TASK DESCRIPTION: Word for word, reproduce each line of the data below, omitting every image.

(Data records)
⟨

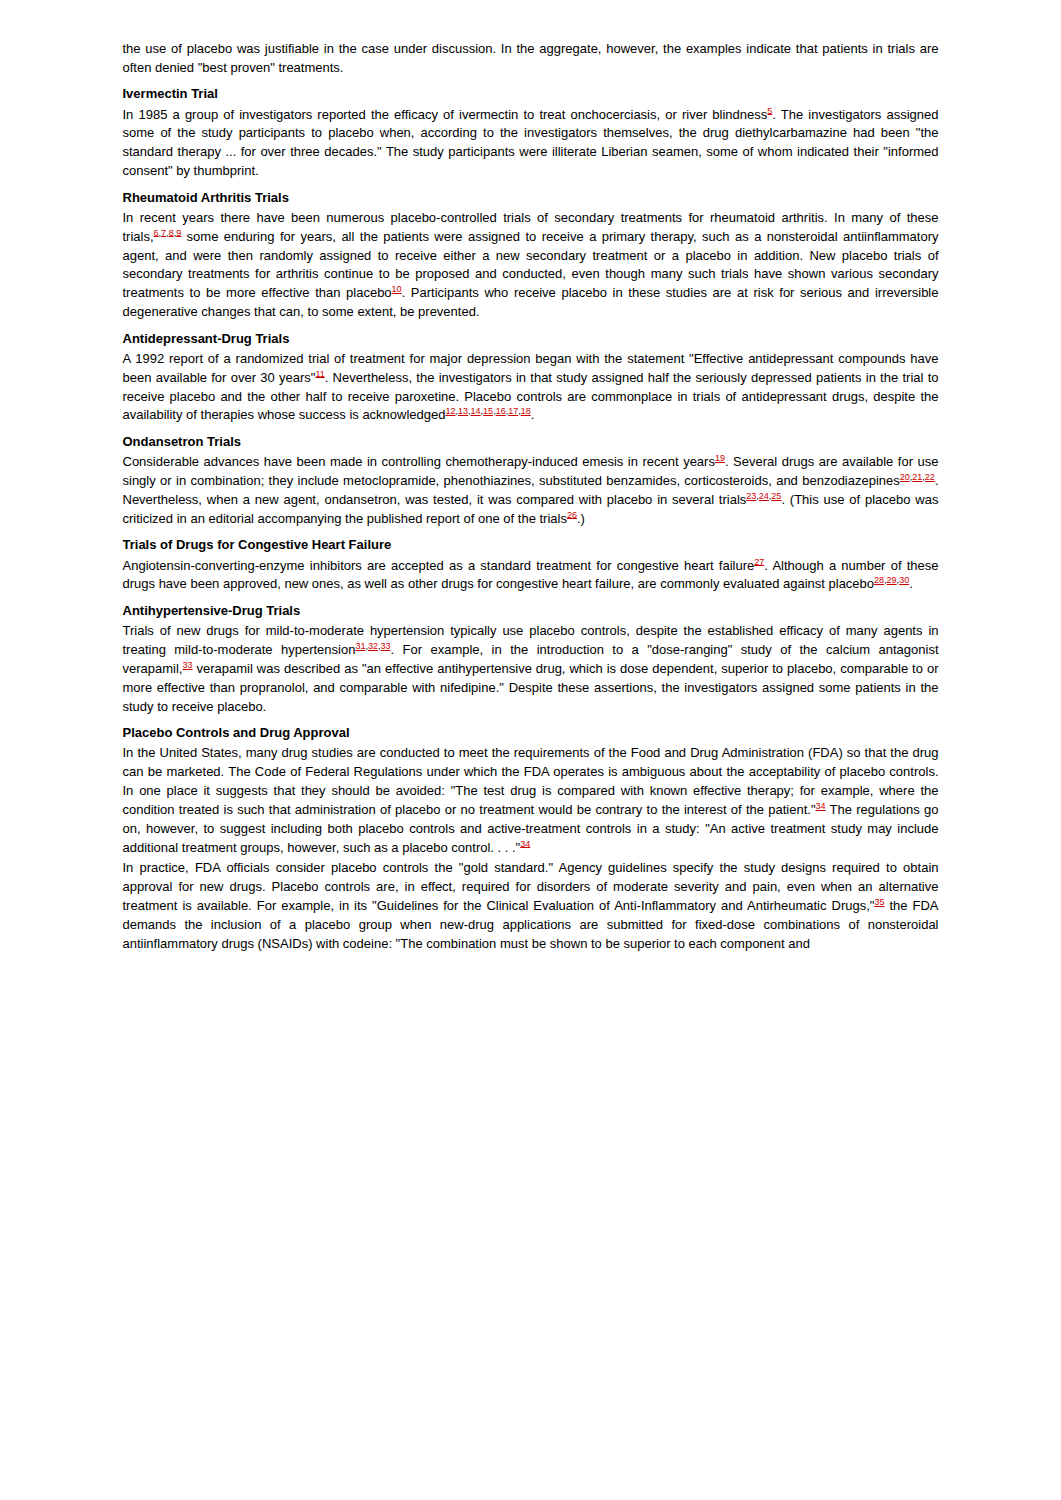the use of placebo was justifiable in the case under discussion. In the aggregate, however, the examples indicate that patients in trials are often denied "best proven" treatments.
Ivermectin Trial
In 1985 a group of investigators reported the efficacy of ivermectin to treat onchocerciasis, or river blindness5. The investigators assigned some of the study participants to placebo when, according to the investigators themselves, the drug diethylcarbamazine had been "the standard therapy ... for over three decades." The study participants were illiterate Liberian seamen, some of whom indicated their "informed consent" by thumbprint.
Rheumatoid Arthritis Trials
In recent years there have been numerous placebo-controlled trials of secondary treatments for rheumatoid arthritis. In many of these trials,6,7,8,9 some enduring for years, all the patients were assigned to receive a primary therapy, such as a nonsteroidal antiinflammatory agent, and were then randomly assigned to receive either a new secondary treatment or a placebo in addition. New placebo trials of secondary treatments for arthritis continue to be proposed and conducted, even though many such trials have shown various secondary treatments to be more effective than placebo10. Participants who receive placebo in these studies are at risk for serious and irreversible degenerative changes that can, to some extent, be prevented.
Antidepressant-Drug Trials
A 1992 report of a randomized trial of treatment for major depression began with the statement "Effective antidepressant compounds have been available for over 30 years"11. Nevertheless, the investigators in that study assigned half the seriously depressed patients in the trial to receive placebo and the other half to receive paroxetine. Placebo controls are commonplace in trials of antidepressant drugs, despite the availability of therapies whose success is acknowledged12,13,14,15,16,17,18.
Ondansetron Trials
Considerable advances have been made in controlling chemotherapy-induced emesis in recent years19. Several drugs are available for use singly or in combination; they include metoclopramide, phenothiazines, substituted benzamides, corticosteroids, and benzodiazepines20,21,22. Nevertheless, when a new agent, ondansetron, was tested, it was compared with placebo in several trials23,24,25. (This use of placebo was criticized in an editorial accompanying the published report of one of the trials26.)
Trials of Drugs for Congestive Heart Failure
Angiotensin-converting-enzyme inhibitors are accepted as a standard treatment for congestive heart failure27. Although a number of these drugs have been approved, new ones, as well as other drugs for congestive heart failure, are commonly evaluated against placebo28,29,30.
Antihypertensive-Drug Trials
Trials of new drugs for mild-to-moderate hypertension typically use placebo controls, despite the established efficacy of many agents in treating mild-to-moderate hypertension31,32,33. For example, in the introduction to a "dose-ranging" study of the calcium antagonist verapamil,33 verapamil was described as "an effective antihypertensive drug, which is dose dependent, superior to placebo, comparable to or more effective than propranolol, and comparable with nifedipine." Despite these assertions, the investigators assigned some patients in the study to receive placebo.
Placebo Controls and Drug Approval
In the United States, many drug studies are conducted to meet the requirements of the Food and Drug Administration (FDA) so that the drug can be marketed. The Code of Federal Regulations under which the FDA operates is ambiguous about the acceptability of placebo controls. In one place it suggests that they should be avoided: "The test drug is compared with known effective therapy; for example, where the condition treated is such that administration of placebo or no treatment would be contrary to the interest of the patient."34 The regulations go on, however, to suggest including both placebo controls and active-treatment controls in a study: "An active treatment study may include additional treatment groups, however, such as a placebo control. . . ."34
In practice, FDA officials consider placebo controls the "gold standard." Agency guidelines specify the study designs required to obtain approval for new drugs. Placebo controls are, in effect, required for disorders of moderate severity and pain, even when an alternative treatment is available. For example, in its "Guidelines for the Clinical Evaluation of Anti-Inflammatory and Antirheumatic Drugs,"35 the FDA demands the inclusion of a placebo group when new-drug applications are submitted for fixed-dose combinations of nonsteroidal antiinflammatory drugs (NSAIDs) with codeine: "The combination must be shown to be superior to each component and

⟩

EXERCISE SOLUTION:
the use of placebo was justifiable in the case under discussion. In the aggregate, however, the examples indicate that patients in trials are often denied "best proven" treatments.
Ivermectin Trial
In 1985 a group of investigators reported the efficacy of ivermectin to treat onchocerciasis, or river blindness5. The investigators assigned some of the study participants to placebo when, according to the investigators themselves, the drug diethylcarbamazine had been "the standard therapy ... for over three decades." The study participants were illiterate Liberian seamen, some of whom indicated their "informed consent" by thumbprint.
Rheumatoid Arthritis Trials
In recent years there have been numerous placebo-controlled trials of secondary treatments for rheumatoid arthritis. In many of these trials,6,7,8,9 some enduring for years, all the patients were assigned to receive a primary therapy, such as a nonsteroidal antiinflammatory agent, and were then randomly assigned to receive either a new secondary treatment or a placebo in addition. New placebo trials of secondary treatments for arthritis continue to be proposed and conducted, even though many such trials have shown various secondary treatments to be more effective than placebo10. Participants who receive placebo in these studies are at risk for serious and irreversible degenerative changes that can, to some extent, be prevented.
Antidepressant-Drug Trials
A 1992 report of a randomized trial of treatment for major depression began with the statement "Effective antidepressant compounds have been available for over 30 years"11. Nevertheless, the investigators in that study assigned half the seriously depressed patients in the trial to receive placebo and the other half to receive paroxetine. Placebo controls are commonplace in trials of antidepressant drugs, despite the availability of therapies whose success is acknowledged12,13,14,15,16,17,18.
Ondansetron Trials
Considerable advances have been made in controlling chemotherapy-induced emesis in recent years19. Several drugs are available for use singly or in combination; they include metoclopramide, phenothiazines, substituted benzamides, corticosteroids, and benzodiazepines20,21,22. Nevertheless, when a new agent, ondansetron, was tested, it was compared with placebo in several trials23,24,25. (This use of placebo was criticized in an editorial accompanying the published report of one of the trials26.)
Trials of Drugs for Congestive Heart Failure
Angiotensin-converting-enzyme inhibitors are accepted as a standard treatment for congestive heart failure27. Although a number of these drugs have been approved, new ones, as well as other drugs for congestive heart failure, are commonly evaluated against placebo28,29,30.
Antihypertensive-Drug Trials
Trials of new drugs for mild-to-moderate hypertension typically use placebo controls, despite the established efficacy of many agents in treating mild-to-moderate hypertension31,32,33. For example, in the introduction to a "dose-ranging" study of the calcium antagonist verapamil,33 verapamil was described as "an effective antihypertensive drug, which is dose dependent, superior to placebo, comparable to or more effective than propranolol, and comparable with nifedipine." Despite these assertions, the investigators assigned some patients in the study to receive placebo.
Placebo Controls and Drug Approval
In the United States, many drug studies are conducted to meet the requirements of the Food and Drug Administration (FDA) so that the drug can be marketed. The Code of Federal Regulations under which the FDA operates is ambiguous about the acceptability of placebo controls. In one place it suggests that they should be avoided: "The test drug is compared with known effective therapy; for example, where the condition treated is such that administration of placebo or no treatment would be contrary to the interest of the patient."34 The regulations go on, however, to suggest including both placebo controls and active-treatment controls in a study: "An active treatment study may include additional treatment groups, however, such as a placebo control. . . ."34
In practice, FDA officials consider placebo controls the "gold standard." Agency guidelines specify the study designs required to obtain approval for new drugs. Placebo controls are, in effect, required for disorders of moderate severity and pain, even when an alternative treatment is available. For example, in its "Guidelines for the Clinical Evaluation of Anti-Inflammatory and Antirheumatic Drugs,"35 the FDA demands the inclusion of a placebo group when new-drug applications are submitted for fixed-dose combinations of nonsteroidal antiinflammatory drugs (NSAIDs) with codeine: "The combination must be shown to be superior to each component and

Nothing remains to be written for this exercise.